- **What is needed**: Every line containing the word "GENÇLER" is to be copied from the data below.

Extracted page text data:
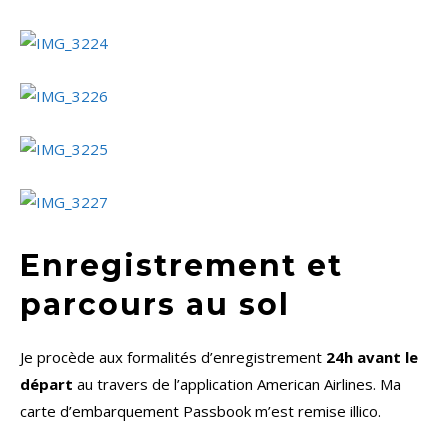
Enregistrement et
parcours au sol
Je procède aux formalités d’enregistrement
24h avant le
départ
au travers de l’application American Airlines. Ma
carte d’embarquement Passbook m’est remise illico.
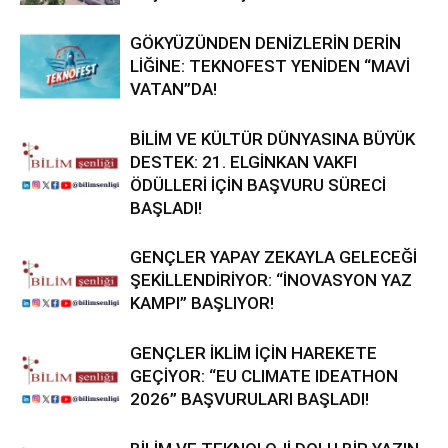
GÖKYÜZÜNDEN DENİZLERİN DERİN
LİĞİNE: TEKNOFEST YENİDEN “MAVİ
VATAN”DA!
BİLİM VE KÜLTÜR DÜNYASINA BÜYÜK
DESTEK: 21. ELGİNKAN VAKFI
ÖDÜLLERİ İÇİN BAŞVURU SÜRECİ
BAŞLADI!
GENÇLER YAPAY ZEKAYLA GELECEĞİ
ŞEKİLLENDİRİYOR: “İNOVASYON YAZ
KAMPI” BAŞLIYOR!
GENÇLER İKLİM İÇİN HAREKETE
GEÇİYOR: “EU CLIMATE IDEATHON
2026” BAŞVURULARI BAŞLADI!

- **Exercise solution**:
GENÇLER YAPAY ZEKAYLA GELECEĞİ
GENÇLER İKLİM İÇİN HAREKETE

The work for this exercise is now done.